Cela vous donne envie de « girandoler » aussi ?
Je suis certain que ce verbe nouveau fera la fête dans votre mémoire, mais n’ayez crainte, il ne vous tournera pas la tête.

Alors girandolez !

Girandole,
Girandole,
se prépare à « l’affleurissage »
… et puis se pose.

Le petit plus :

Un papillon passe devant un grain de raisin et c’est le coucher de soleil automnal.

9 Comments

  1. Vous êtes un girandoleur de génie, girandolons sur vos pages, c’est un plaisir 🙂
    La dernière photo est une pure merveille !

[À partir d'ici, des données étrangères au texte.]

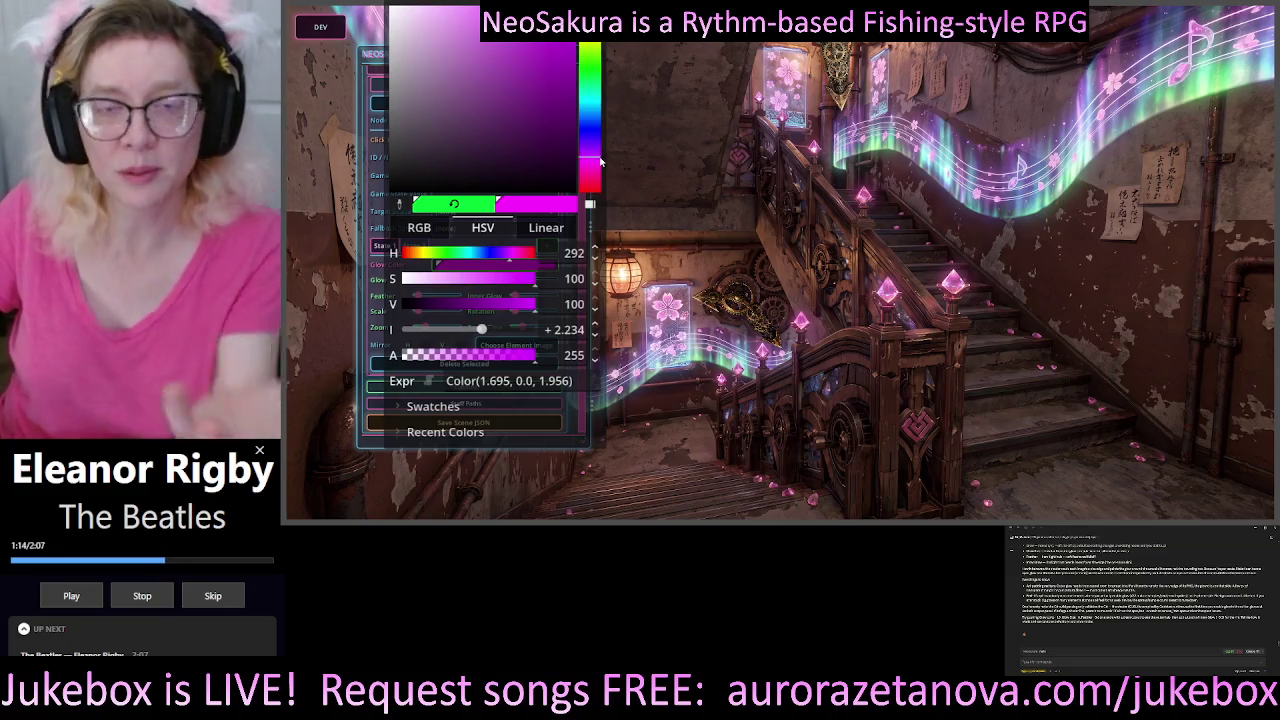
{"action": "mouse_move", "coordinate": [600, 162]}
{"action": "left_mouse_down"}
{"action": "mouse_move", "coordinate": [593, 184]}
{"action": "mouse_move", "coordinate": [598, 38]}
{"action": "mouse_move", "coordinate": [598, 190]}
{"action": "left_mouse_up"}
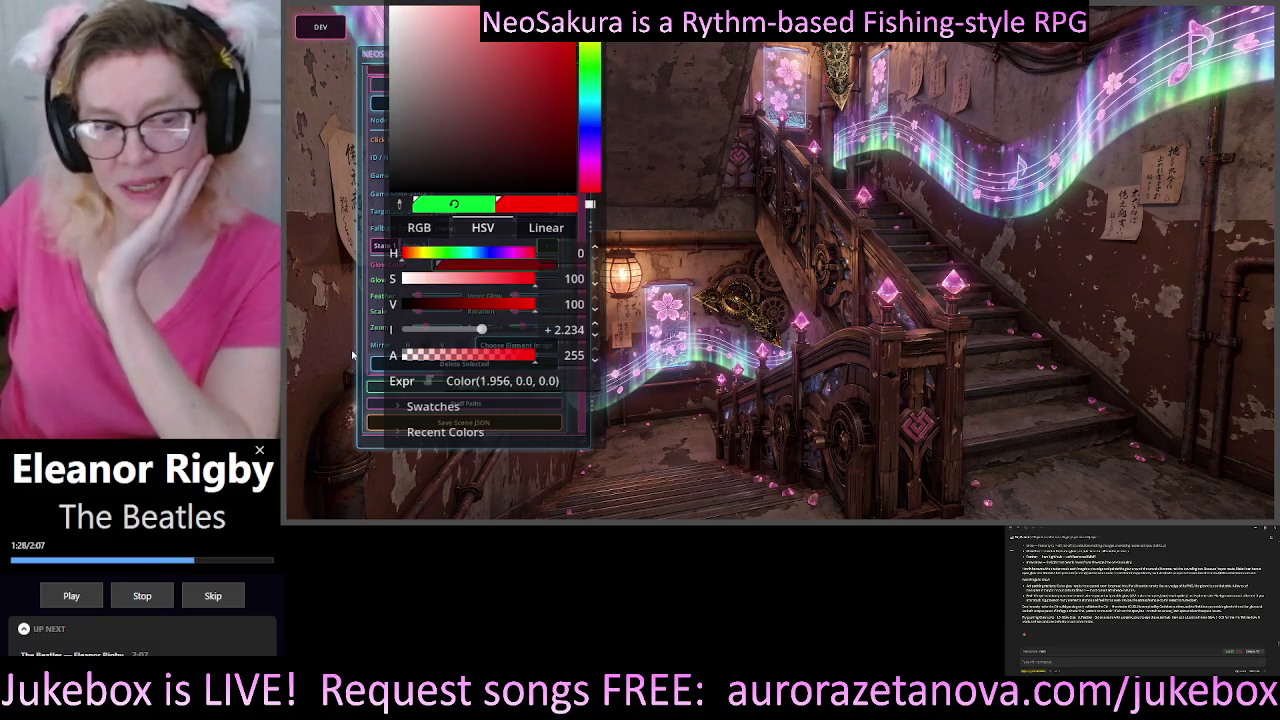
{"action": "left_click", "coordinate": [313, 337]}
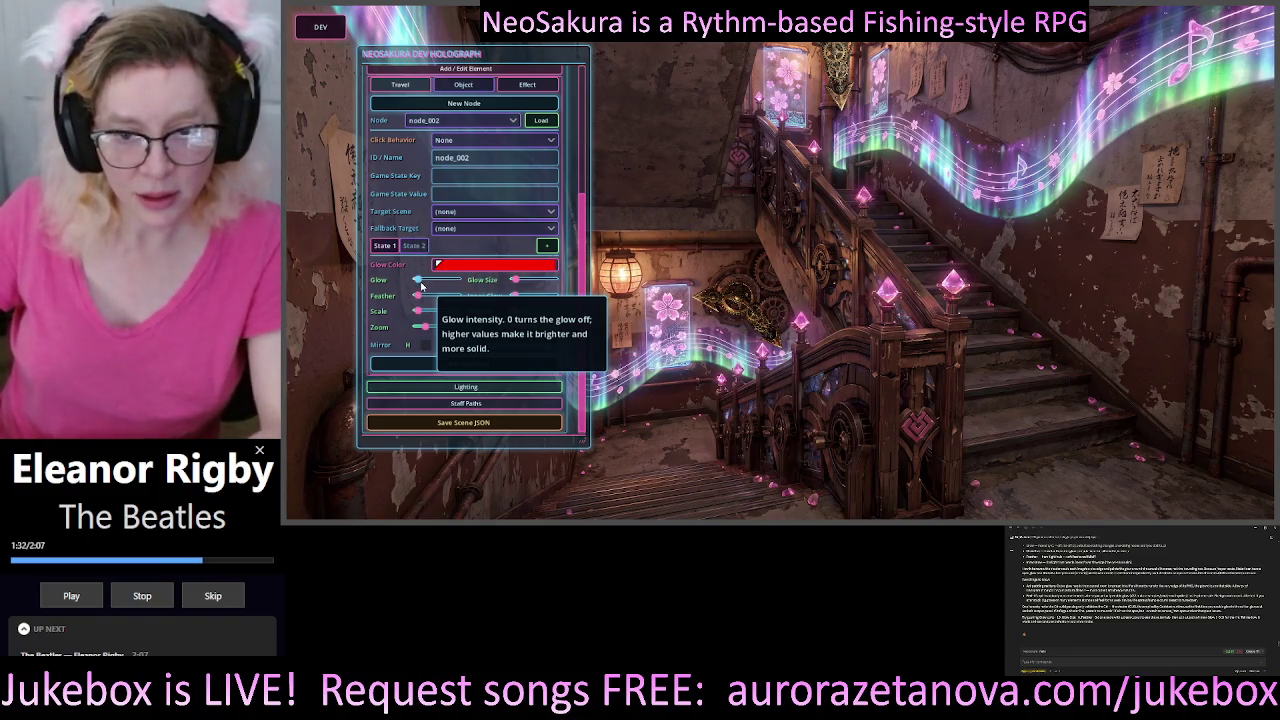
- Set node_002's glow colour to white, then set its alpha to 0 for full transparency
{"action": "left_click", "coordinate": [480, 264]}
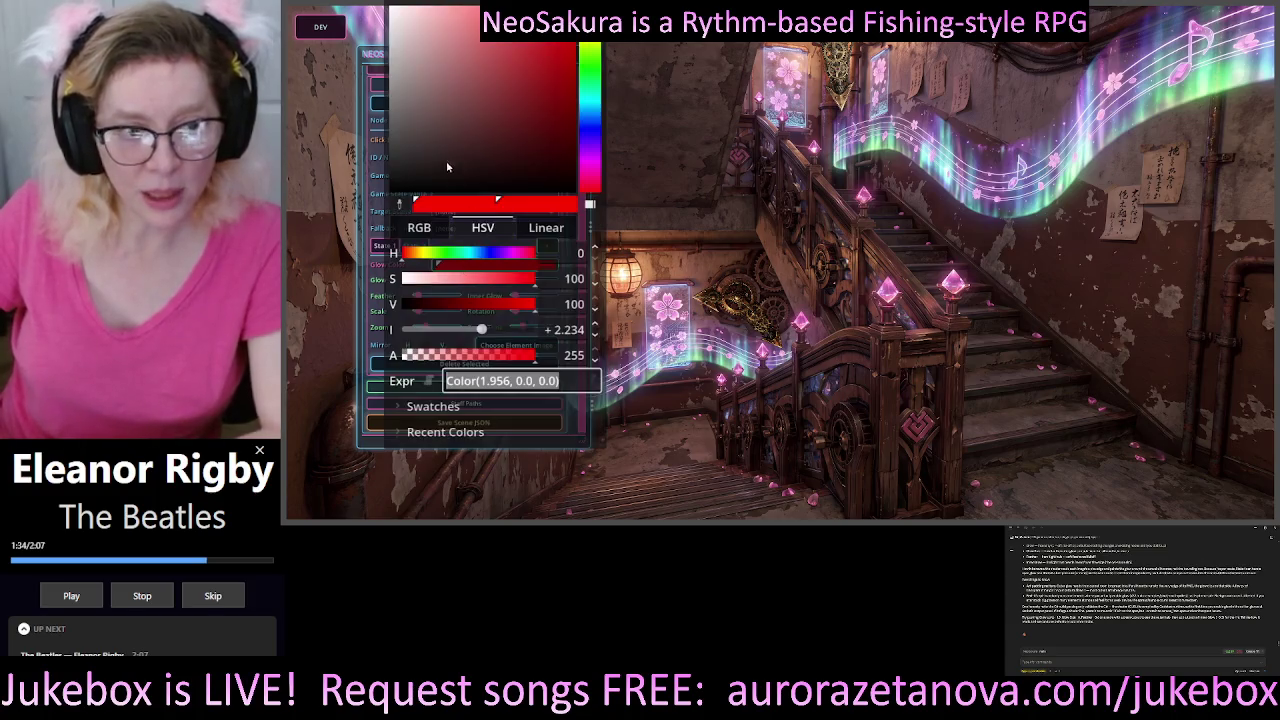
{"action": "left_click_drag", "start_coordinate": [406, 22], "coordinate": [388, 4]}
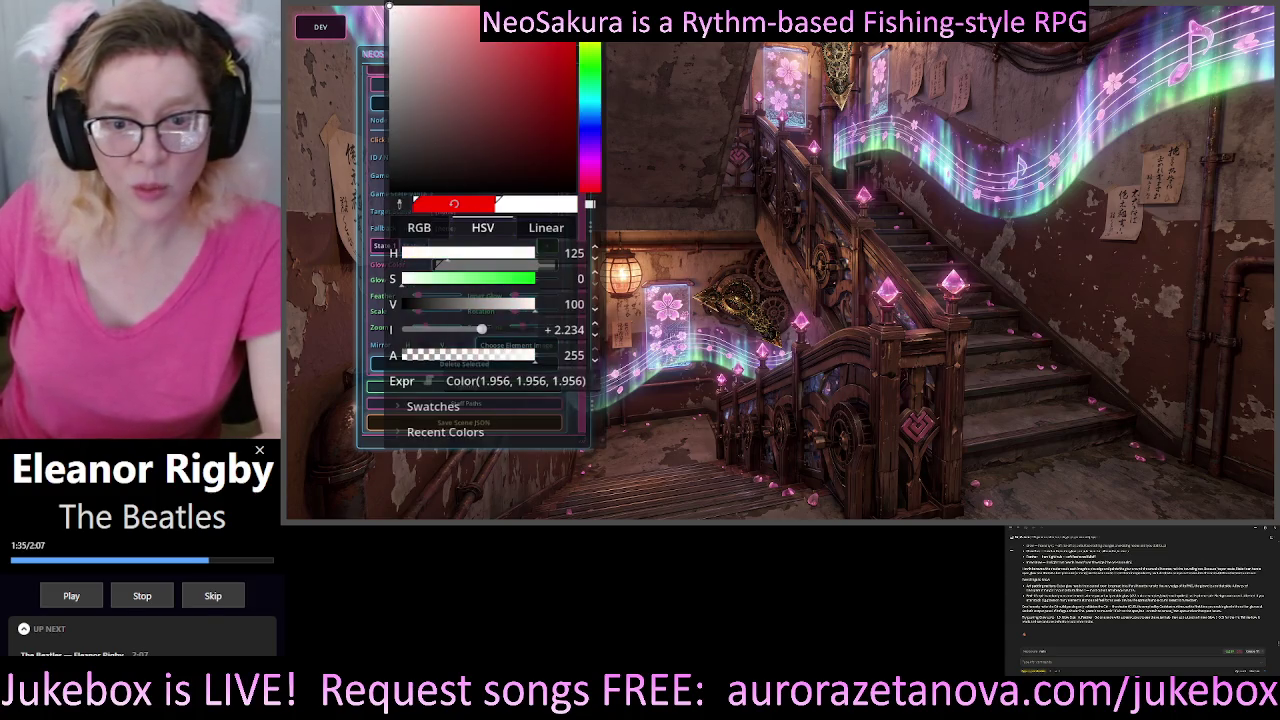
{"action": "left_click", "coordinate": [297, 224]}
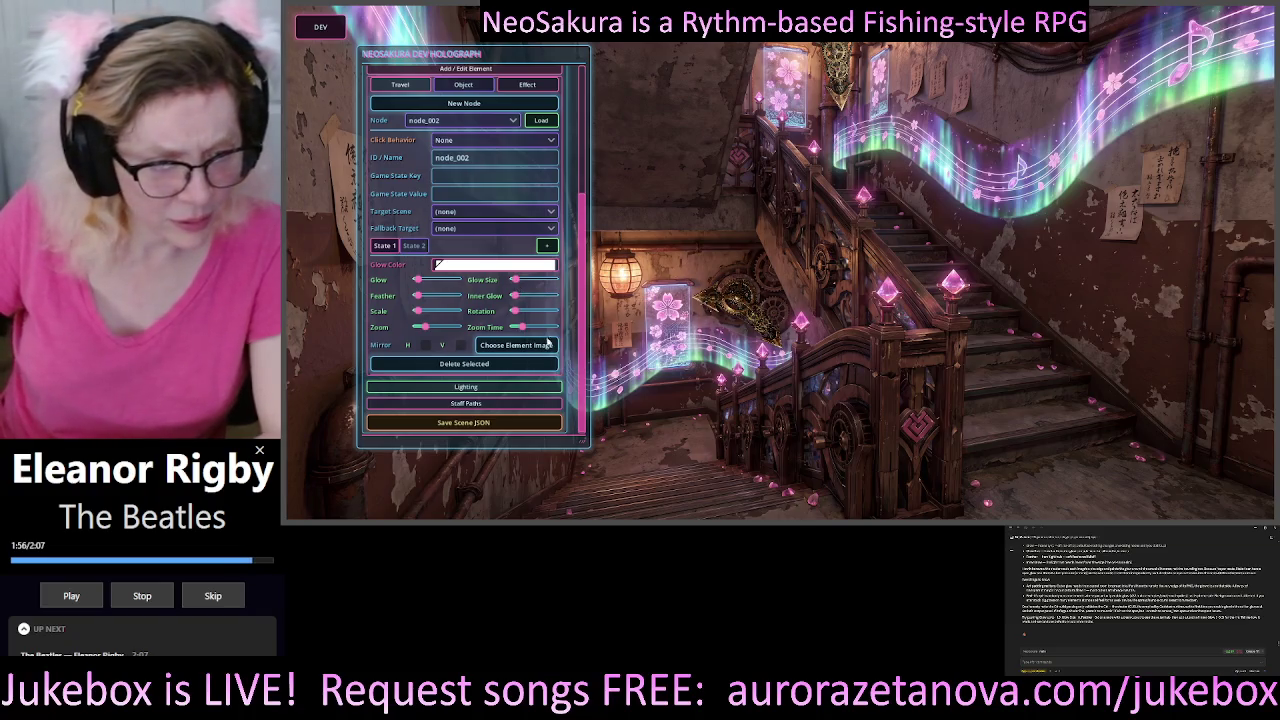
{"action": "left_click", "coordinate": [448, 267]}
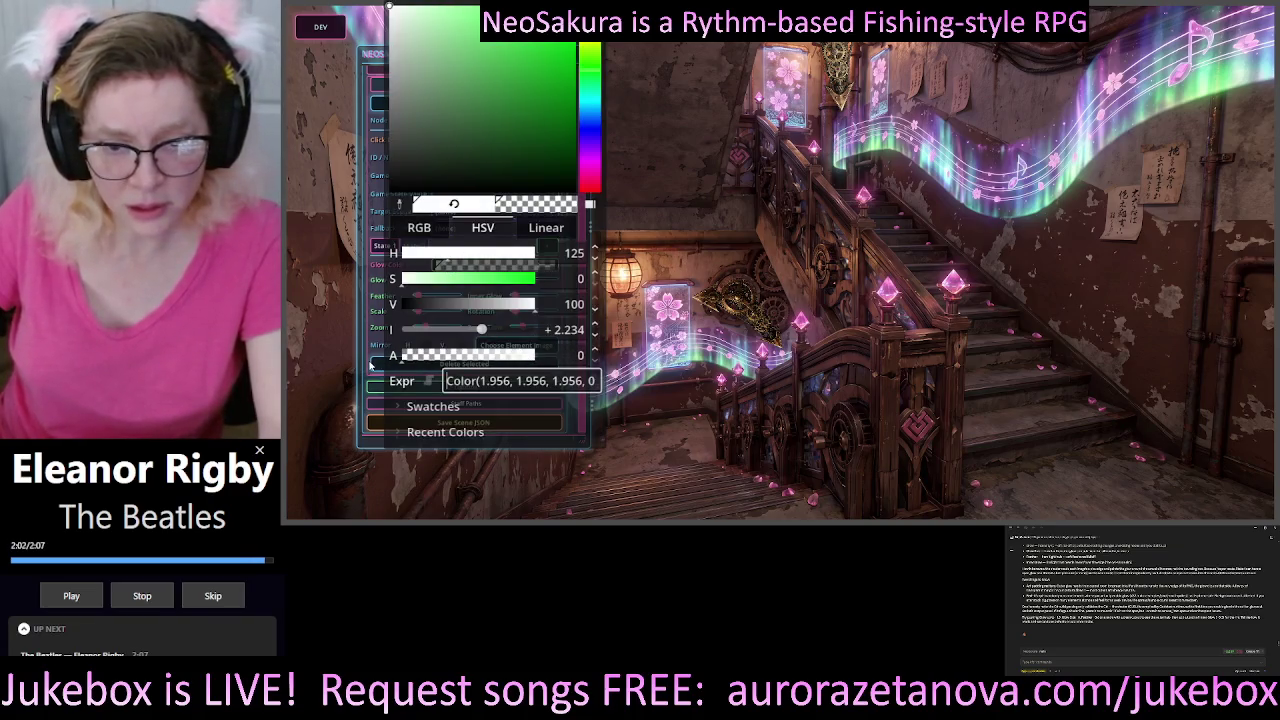
{"action": "left_click", "coordinate": [594, 356]}
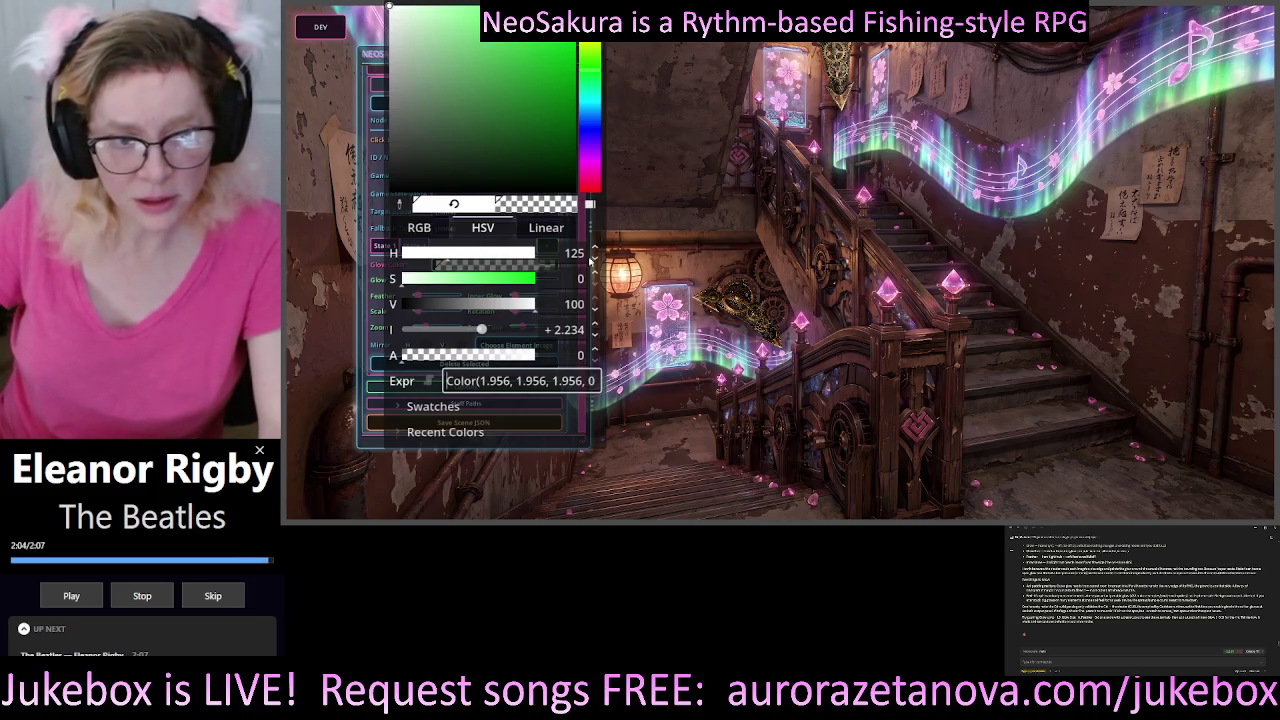
{"action": "left_click", "coordinate": [287, 295]}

    1. La dernier, le coucher de soleil, est un coup d’bol. Ce n’est pas un trucage.
      Un ami cher aujourd’hui disparu m’aurait dit « Il n’y a que toi pour débusquer ça ! » Je vous raconterai.
      A la prise de vue, je n’avais pas repéré le grain de raisin, mais en regardant l’image, cela m’a semblé évident.
      Voilà comment un papillon qui passe devant un grain de raisin (une grappe en fait, seul le grain était visible) on obtient un coucher de soleil.
      Merci d’apprécier mes girandoles 😉

  2. Trop lourde pour être papillon, trop ressemblante pour choisir ânon, c’est en sorcière que je décide de girandoler sans frein, rires déployés, à fond sur mon balai, folle à lier, liberté, liberté en ce second jour de mai. Pas de leste à l’esprit, des loupiottes partout, tel un ballon, envolée irrésistible à une si belle invite.